◆ Study text ◆
==*==

- Born: September 19, 1982 (age 43) Oakland, California
- Occupations: Actor, artist
- Years active: 2008-present

= Justin Chu Cary =

American actor

Justin Chu Cary is an American actor who stars on Netflix's Black Summer. The series is a prequel to Z Nation.

==Early life and career==
Justin Chu Cary grew up in Oakland, California, the son of an African-American father and a Chinese-American mother. He went to the University of California, Davis where he competed for track and field and ran the 800M and 4x400M relays after being a 3 sport athlete at Berkeley High School.

After working in theater in Los Angeles, as well as appearing in a few television series, he was cast on the Netflix series Black Summer. He is also a graphic designer and comic book artist.

==*==

◆ Data for this task ◆
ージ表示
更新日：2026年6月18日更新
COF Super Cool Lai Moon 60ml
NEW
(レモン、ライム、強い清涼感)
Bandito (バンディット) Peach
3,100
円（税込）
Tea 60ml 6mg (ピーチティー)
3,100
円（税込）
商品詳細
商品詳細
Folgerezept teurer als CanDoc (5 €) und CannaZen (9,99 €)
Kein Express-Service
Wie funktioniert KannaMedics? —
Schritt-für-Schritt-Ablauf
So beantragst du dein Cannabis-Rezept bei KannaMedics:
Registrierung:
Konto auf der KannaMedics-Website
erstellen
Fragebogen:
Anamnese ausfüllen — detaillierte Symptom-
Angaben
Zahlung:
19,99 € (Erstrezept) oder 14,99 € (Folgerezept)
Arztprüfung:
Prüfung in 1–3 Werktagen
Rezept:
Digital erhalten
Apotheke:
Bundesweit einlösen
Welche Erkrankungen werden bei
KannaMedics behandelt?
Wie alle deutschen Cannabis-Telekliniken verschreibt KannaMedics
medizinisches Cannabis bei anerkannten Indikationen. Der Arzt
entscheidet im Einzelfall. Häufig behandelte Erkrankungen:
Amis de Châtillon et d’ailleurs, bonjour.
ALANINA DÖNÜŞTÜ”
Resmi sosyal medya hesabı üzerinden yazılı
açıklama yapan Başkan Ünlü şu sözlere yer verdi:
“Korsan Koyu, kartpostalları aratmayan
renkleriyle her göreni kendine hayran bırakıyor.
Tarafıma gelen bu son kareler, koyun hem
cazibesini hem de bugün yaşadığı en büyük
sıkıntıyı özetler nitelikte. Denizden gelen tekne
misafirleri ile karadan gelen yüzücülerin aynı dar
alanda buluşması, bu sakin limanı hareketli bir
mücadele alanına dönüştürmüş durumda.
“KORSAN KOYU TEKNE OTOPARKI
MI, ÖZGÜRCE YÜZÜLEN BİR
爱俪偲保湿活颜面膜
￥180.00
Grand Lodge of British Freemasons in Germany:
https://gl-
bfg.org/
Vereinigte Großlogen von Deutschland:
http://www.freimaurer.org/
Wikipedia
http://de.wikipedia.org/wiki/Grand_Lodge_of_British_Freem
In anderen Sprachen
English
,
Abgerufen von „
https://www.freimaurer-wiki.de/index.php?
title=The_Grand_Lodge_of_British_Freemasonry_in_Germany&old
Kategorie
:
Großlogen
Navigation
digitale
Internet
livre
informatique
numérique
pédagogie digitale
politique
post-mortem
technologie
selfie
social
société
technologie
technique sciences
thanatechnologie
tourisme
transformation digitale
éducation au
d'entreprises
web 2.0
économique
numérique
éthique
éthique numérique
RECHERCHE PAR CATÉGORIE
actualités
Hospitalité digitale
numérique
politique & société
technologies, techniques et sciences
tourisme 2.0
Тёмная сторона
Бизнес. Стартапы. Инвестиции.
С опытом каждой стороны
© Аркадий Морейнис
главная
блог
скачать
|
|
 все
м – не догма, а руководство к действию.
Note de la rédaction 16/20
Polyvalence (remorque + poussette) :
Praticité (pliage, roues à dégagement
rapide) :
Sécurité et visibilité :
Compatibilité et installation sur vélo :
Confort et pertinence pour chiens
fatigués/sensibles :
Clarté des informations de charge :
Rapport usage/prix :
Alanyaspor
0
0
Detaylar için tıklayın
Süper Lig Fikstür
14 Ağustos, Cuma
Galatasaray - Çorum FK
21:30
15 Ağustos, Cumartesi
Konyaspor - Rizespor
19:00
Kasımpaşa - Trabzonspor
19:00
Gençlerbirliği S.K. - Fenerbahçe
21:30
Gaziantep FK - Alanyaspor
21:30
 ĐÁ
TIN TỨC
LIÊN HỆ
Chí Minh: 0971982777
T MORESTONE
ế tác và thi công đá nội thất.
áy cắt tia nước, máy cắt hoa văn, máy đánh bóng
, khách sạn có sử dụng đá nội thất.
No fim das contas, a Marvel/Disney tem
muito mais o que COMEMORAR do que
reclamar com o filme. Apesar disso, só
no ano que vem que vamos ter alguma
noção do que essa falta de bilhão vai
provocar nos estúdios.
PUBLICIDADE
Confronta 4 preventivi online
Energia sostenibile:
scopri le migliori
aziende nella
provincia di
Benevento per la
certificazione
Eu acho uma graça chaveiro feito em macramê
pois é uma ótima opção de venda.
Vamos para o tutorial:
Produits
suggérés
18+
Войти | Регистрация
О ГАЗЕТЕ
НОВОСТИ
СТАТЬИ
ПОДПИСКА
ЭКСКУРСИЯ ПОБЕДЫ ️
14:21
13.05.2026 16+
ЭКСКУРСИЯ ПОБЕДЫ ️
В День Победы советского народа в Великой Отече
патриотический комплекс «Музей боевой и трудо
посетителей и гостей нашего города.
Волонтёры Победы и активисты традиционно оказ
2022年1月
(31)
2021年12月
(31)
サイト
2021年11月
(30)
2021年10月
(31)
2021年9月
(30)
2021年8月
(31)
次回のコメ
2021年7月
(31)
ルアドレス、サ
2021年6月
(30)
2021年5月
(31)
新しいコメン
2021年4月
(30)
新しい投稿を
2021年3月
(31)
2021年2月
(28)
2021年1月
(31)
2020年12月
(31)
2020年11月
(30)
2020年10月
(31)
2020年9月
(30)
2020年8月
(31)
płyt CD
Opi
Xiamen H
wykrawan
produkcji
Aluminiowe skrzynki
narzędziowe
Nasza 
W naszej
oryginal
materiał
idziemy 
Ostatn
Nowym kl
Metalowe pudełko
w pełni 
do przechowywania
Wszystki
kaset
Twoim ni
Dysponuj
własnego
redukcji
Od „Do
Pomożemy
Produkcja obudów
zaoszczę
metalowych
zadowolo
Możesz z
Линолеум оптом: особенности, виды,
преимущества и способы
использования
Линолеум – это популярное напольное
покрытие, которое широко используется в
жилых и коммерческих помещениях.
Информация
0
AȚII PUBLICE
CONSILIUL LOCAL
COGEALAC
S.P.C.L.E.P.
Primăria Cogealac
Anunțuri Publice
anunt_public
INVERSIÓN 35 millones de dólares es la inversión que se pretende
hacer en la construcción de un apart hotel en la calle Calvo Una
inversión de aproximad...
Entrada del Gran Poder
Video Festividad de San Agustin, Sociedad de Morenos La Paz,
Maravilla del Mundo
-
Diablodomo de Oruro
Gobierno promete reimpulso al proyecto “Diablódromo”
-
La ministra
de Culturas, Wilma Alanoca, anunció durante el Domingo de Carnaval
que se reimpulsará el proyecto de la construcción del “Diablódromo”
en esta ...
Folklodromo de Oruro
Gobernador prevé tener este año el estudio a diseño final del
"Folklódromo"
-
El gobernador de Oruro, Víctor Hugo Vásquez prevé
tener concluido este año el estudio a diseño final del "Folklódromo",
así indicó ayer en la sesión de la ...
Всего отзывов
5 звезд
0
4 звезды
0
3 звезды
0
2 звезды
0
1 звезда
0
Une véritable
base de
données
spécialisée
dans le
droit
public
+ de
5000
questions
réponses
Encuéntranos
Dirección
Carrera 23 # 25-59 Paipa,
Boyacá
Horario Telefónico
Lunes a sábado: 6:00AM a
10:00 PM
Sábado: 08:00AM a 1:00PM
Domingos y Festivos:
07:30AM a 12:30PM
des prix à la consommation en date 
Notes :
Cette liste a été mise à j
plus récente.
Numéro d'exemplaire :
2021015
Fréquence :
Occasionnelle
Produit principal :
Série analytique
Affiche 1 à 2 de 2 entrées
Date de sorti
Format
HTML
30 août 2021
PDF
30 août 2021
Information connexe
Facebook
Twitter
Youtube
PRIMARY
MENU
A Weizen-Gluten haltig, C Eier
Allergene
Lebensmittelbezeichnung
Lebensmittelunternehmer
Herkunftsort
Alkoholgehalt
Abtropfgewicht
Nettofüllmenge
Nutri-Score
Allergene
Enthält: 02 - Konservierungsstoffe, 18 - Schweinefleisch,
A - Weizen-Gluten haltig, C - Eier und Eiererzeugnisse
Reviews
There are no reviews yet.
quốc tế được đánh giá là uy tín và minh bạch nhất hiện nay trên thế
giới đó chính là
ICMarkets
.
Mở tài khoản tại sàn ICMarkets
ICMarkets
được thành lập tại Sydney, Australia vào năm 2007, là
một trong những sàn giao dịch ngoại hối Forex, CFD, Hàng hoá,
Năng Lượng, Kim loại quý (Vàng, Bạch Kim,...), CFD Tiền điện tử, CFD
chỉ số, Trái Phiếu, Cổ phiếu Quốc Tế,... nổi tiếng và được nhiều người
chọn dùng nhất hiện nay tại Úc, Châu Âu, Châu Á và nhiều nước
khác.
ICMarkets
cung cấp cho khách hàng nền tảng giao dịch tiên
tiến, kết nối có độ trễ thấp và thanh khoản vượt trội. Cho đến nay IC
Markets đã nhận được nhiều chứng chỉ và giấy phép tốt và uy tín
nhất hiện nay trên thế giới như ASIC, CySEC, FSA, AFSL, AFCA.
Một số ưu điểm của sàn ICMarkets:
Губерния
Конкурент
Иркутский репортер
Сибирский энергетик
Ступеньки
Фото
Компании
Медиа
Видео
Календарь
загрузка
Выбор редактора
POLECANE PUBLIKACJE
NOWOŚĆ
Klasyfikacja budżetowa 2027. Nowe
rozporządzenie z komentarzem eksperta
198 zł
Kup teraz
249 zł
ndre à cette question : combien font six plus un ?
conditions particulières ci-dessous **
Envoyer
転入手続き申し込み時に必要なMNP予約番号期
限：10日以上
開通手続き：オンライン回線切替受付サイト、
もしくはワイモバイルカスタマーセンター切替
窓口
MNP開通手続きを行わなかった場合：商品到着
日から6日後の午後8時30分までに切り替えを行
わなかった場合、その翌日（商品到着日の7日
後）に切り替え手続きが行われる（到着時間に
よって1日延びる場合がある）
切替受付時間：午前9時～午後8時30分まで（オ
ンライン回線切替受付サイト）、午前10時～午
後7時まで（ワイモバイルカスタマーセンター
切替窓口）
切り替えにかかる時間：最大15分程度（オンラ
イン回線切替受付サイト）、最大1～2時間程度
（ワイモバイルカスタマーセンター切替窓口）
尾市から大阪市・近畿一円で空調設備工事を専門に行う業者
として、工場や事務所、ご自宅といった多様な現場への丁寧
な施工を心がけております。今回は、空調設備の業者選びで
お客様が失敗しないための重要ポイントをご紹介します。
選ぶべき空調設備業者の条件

==*==

◆ Work instructions ◆
A: Reproduce the passage of the Justin Chu Cary article between "Justin Chu Cary is" and "comic book artist.", inclusive.
B: Return the listing lines as a JSON array of strings, one string per line and no blank lines, from the start of the listing through the line containing "alanda buluşması, bu", inclusive.

◆ Outputs in order ◆
A:
Justin Chu Cary is an American actor who stars on Netflix's Black Summer. The series is a prequel to Z Nation.

==Early life and career==
Justin Chu Cary grew up in Oakland, California, the son of an African-American father and a Chinese-American mother. He went to the University of California, Davis where he competed for track and field and ran the 800M and 4x400M relays after being a 3 sport athlete at Berkeley High School.

After working in theater in Los Angeles, as well as appearing in a few television series, he was cast on the Netflix series Black Summer. He is also a graphic designer and comic book artist.

B:
[
  "ージ表示",
  "更新日：2026年6月18日更新",
  "COF Super Cool Lai Moon 60ml",
  "NEW",
  "(レモン、ライム、強い清涼感)",
  "Bandito (バンディット) Peach",
  "3,100",
  "円（税込）",
  "Tea 60ml 6mg (ピーチティー)",
  "3,100",
  "円（税込）",
  "商品詳細",
  "商品詳細",
  "Folgerezept teurer als CanDoc (5 €) und CannaZen (9,99 €)",
  "Kein Express-Service",
  "Wie funktioniert KannaMedics? —",
  "Schritt-für-Schritt-Ablauf",
  "So beantragst du dein Cannabis-Rezept bei KannaMedics:",
  "Registrierung:",
  "Konto auf der KannaMedics-Website",
  "erstellen",
  "Fragebogen:",
  "Anamnese ausfüllen — detaillierte Symptom-",
  "Angaben",
  "Zahlung:",
  "19,99 € (Erstrezept) oder 14,99 € (Folgerezept)",
  "Arztprüfung:",
  "Prüfung in 1–3 Werktagen",
  "Rezept:",
  "Digital erhalten",
  "Apotheke:",
  "Bundesweit einlösen",
  "Welche Erkrankungen werden bei",
  "KannaMedics behandelt?",
  "Wie alle deutschen Cannabis-Telekliniken verschreibt KannaMedics",
  "medizinisches Cannabis bei anerkannten Indikationen. Der Arzt",
  "entscheidet im Einzelfall. Häufig behandelte Erkrankungen:",
  "Amis de Châtillon et d’ailleurs, bonjour.",
  "ALANINA DÖNÜŞTÜ”",
  "Resmi sosyal medya hesabı üzerinden yazılı",
  "açıklama yapan Başkan Ünlü şu sözlere yer verdi:",
  "“Korsan Koyu, kartpostalları aratmayan",
  "renkleriyle her göreni kendine hayran bırakıyor.",
  "Tarafıma gelen bu son kareler, koyun hem",
  "cazibesini hem de bugün yaşadığı en büyük",
  "sıkıntıyı özetler nitelikte. Denizden gelen tekne",
  "misafirleri ile karadan gelen yüzücülerin aynı dar",
  "alanda buluşması, bu sakin limanı hareketli bir"
]